Rumah tangga yang dibina Supriyanto bersama Tatik sejak Januari 2004, kata Supriyanto, "Sudah tak harmonis. Baru tiga bulan menikah saja dia minta cerai. Alasannya, gaji saya tak mencukupi untuk memenuhi kebutuhan dan perawatan dirinya. Sejak menikah, kami memang tak tinggal serumah. Dia dinas di Polda Jatim, saya di Jateng.
Bulan ke-4, papar Supriyanto, Tatik mengandung. "Waktu kandungannya tiga bulan, lagi-lagi dia minta cerai. Saya pun memohon ke atasan agar bisa bersatu di Jawa Tengah. Karena secara agama dan kedinasan, istri ikut suami. Permohonan dikabulkan, tapi dia menolak pindah. Dia bilang, sedang menjalin hubungan dengan mantan pacarnya yang dinas di Polda Jatim. Sampai dia melahirkan, saya tak menunggui dan tak memberi nama bayinya."
Tahun 2005, tambah Supriyanto, dirinya menempuh pendidikan di Mega Mendung, Bogor (Jabar). "Tatik ingin pisah sama saya. Keluarga memberi kesempatan agar kami menyelesaikan baik-baik. Ternyata 1-2 tahun enggak bisa. Dia malah berhubungan dengan pedagang mobil yang menurutnya bisa memberikan mobil."
Puncaknya, tahun 2007 ketika Tatik tertangkap basah oleh Ika di sebuah hotel di Lumajang. Supriyanto pun menggugat cerai Tatik. Namun hinga kini gugatan itu belum putus. (Seusai sidang di PN Semarang, Supri sempat bertemu dan berdekatan dengan anaknya yang selama ini diasuh Tatik.

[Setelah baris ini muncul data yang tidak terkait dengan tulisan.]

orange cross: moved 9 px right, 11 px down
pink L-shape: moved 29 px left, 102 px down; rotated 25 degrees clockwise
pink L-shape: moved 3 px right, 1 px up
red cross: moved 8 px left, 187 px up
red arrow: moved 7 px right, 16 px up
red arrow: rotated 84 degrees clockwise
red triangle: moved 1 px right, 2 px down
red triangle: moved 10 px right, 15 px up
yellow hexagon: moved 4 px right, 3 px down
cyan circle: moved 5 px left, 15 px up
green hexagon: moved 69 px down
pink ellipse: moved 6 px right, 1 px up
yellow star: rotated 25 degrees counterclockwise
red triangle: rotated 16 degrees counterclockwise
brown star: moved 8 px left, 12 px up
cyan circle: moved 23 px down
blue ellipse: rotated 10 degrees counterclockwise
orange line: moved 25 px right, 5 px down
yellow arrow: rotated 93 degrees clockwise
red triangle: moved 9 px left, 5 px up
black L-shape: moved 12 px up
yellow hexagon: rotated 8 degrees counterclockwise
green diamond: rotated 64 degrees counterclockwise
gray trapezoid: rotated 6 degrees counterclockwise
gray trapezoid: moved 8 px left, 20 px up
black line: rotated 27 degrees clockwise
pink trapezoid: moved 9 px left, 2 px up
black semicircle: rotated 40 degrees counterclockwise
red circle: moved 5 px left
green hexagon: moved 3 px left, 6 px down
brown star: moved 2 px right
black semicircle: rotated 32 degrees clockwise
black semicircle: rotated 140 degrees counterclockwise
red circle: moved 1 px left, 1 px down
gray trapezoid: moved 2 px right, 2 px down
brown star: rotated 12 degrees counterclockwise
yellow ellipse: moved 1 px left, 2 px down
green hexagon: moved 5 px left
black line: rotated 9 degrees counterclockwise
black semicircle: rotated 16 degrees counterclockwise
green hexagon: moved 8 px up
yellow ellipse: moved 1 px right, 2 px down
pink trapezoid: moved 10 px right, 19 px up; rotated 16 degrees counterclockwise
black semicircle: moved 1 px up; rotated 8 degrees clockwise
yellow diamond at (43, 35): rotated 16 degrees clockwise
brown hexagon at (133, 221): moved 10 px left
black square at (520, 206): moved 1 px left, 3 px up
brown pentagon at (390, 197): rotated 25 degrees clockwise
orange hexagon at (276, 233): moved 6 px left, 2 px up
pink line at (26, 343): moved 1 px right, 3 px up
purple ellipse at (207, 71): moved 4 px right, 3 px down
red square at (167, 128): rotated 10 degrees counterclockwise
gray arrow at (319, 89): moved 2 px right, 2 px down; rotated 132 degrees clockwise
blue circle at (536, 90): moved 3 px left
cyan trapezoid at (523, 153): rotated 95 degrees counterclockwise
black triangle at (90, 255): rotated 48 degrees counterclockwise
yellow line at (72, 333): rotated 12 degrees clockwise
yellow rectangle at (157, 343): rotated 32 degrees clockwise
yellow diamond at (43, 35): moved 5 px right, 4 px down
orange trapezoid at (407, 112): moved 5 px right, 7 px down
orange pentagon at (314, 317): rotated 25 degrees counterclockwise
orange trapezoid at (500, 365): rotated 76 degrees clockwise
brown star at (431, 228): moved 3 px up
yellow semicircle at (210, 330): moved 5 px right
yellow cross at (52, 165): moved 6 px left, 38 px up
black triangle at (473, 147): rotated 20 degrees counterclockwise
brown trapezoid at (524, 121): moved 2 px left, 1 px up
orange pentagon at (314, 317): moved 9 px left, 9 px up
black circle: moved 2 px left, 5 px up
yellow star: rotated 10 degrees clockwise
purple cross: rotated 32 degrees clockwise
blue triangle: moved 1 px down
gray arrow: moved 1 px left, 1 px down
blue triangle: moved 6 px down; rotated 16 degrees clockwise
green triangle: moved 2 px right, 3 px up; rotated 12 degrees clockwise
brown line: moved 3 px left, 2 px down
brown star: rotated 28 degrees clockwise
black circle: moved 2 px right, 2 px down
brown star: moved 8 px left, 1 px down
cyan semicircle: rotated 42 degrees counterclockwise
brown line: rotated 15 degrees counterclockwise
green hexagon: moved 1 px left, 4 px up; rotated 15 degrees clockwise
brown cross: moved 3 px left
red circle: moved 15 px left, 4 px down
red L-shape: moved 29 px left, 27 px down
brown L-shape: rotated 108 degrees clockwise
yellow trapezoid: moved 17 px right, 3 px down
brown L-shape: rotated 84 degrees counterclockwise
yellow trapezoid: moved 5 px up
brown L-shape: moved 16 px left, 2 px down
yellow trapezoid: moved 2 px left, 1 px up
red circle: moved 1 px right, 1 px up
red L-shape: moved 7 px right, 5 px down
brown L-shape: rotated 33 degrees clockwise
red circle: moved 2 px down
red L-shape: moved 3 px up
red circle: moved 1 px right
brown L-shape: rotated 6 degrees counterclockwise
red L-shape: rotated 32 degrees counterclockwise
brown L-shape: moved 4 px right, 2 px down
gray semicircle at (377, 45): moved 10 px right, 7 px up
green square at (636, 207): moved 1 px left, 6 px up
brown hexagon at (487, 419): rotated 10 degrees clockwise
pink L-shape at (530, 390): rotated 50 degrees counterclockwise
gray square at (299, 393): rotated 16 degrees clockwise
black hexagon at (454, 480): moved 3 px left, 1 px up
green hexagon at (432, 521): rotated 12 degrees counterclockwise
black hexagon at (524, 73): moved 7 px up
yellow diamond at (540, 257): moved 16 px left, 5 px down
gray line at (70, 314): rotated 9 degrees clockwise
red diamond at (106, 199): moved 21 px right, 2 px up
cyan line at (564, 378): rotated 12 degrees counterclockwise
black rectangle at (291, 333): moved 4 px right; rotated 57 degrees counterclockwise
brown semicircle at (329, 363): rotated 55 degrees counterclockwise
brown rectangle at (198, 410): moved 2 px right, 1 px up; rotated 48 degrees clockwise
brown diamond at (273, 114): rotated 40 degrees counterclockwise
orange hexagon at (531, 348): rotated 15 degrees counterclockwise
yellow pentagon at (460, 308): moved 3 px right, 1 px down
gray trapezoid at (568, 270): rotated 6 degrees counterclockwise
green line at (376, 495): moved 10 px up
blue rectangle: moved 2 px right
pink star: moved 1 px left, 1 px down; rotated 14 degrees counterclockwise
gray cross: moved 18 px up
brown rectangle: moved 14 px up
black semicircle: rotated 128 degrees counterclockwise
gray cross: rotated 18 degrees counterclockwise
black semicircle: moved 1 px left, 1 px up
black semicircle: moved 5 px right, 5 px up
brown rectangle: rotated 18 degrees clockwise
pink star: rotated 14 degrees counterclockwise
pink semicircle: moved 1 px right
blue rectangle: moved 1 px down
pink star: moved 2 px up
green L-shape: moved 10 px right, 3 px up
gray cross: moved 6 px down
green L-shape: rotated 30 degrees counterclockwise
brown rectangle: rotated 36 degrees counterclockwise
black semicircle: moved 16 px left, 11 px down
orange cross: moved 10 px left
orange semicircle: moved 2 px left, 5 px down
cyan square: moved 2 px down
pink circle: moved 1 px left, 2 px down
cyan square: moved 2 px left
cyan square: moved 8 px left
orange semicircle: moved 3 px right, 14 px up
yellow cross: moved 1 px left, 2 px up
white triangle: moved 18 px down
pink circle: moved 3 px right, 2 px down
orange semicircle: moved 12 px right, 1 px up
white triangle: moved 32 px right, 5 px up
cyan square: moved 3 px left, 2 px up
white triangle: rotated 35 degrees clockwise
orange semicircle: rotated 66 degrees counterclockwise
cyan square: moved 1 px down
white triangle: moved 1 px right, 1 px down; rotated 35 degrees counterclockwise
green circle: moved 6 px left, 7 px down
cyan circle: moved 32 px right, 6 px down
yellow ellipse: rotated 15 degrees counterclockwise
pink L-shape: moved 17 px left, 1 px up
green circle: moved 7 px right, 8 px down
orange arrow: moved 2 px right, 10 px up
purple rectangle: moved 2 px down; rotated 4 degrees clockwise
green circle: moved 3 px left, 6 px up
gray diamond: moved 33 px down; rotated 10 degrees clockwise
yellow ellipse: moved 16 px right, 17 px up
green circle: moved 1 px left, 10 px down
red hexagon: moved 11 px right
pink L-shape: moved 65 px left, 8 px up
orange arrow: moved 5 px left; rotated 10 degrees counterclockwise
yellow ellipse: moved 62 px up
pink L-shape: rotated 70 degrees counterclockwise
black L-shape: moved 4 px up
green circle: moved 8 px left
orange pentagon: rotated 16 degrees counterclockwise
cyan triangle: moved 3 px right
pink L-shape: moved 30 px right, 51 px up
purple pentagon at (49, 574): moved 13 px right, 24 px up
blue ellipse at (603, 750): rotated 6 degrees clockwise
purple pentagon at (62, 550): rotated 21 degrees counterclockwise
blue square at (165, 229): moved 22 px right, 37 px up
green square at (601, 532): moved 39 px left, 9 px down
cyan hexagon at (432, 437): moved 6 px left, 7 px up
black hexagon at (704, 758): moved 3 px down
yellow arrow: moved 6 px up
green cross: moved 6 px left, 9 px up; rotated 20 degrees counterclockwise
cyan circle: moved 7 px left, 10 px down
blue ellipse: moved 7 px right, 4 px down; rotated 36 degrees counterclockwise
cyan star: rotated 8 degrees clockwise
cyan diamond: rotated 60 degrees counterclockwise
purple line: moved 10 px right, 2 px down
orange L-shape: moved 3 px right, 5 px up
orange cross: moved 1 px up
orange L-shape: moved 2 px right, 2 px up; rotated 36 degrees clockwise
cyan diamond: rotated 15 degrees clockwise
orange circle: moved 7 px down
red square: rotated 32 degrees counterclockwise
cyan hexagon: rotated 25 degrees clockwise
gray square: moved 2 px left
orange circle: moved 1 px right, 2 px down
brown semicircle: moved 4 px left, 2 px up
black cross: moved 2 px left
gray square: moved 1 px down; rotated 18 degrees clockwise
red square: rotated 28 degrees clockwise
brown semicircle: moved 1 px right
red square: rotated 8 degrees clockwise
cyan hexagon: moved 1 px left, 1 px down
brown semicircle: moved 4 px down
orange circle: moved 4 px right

Farel, nama anak itu, tampak ingin mendekat kepada Supriyanto namun dilarang Tatik. Kemudian, penasihat hukum Tatik menarik tangan farel untuk didekatkan ke Supriyanto.)
Bagaimana perasaan Supriyanto ketika akhirnya bisa berdekatan dengan Farel? "Secara hukum, saya akui dia anak saya. Tapi secara biologis, entahlah. Karena saat kami berjauhan, Tatik juga jalan sama mantan kekasihnya. Waktu sidang di Surabaya, Tatik sering bawa anak itu. Tapi, bagaimana saya bisa memeluk anak itu, toh, tidak diizinkan ibunya? Tatik selalu bilang, ayah anaknya sudah mati. Makanya tadi waktu anak itu mendekat, saya tanya siapa ayahnya. Farel diam saja." tutur Supriyanto pelan.
Berurusan dengan hukum yang seolah tak berkesudahan ini membuat hidup Supriyanto menjadi sulit. "Bukan tak cukup lagi, gaji saya malah jadi kurang buat wara-wiri menghadiri sidang di Surabaya dan Semarang," tegas pria yang mengaku belum punya kekasih lagi. Seusai sidang, ia pun langsung kembali ke Kendari.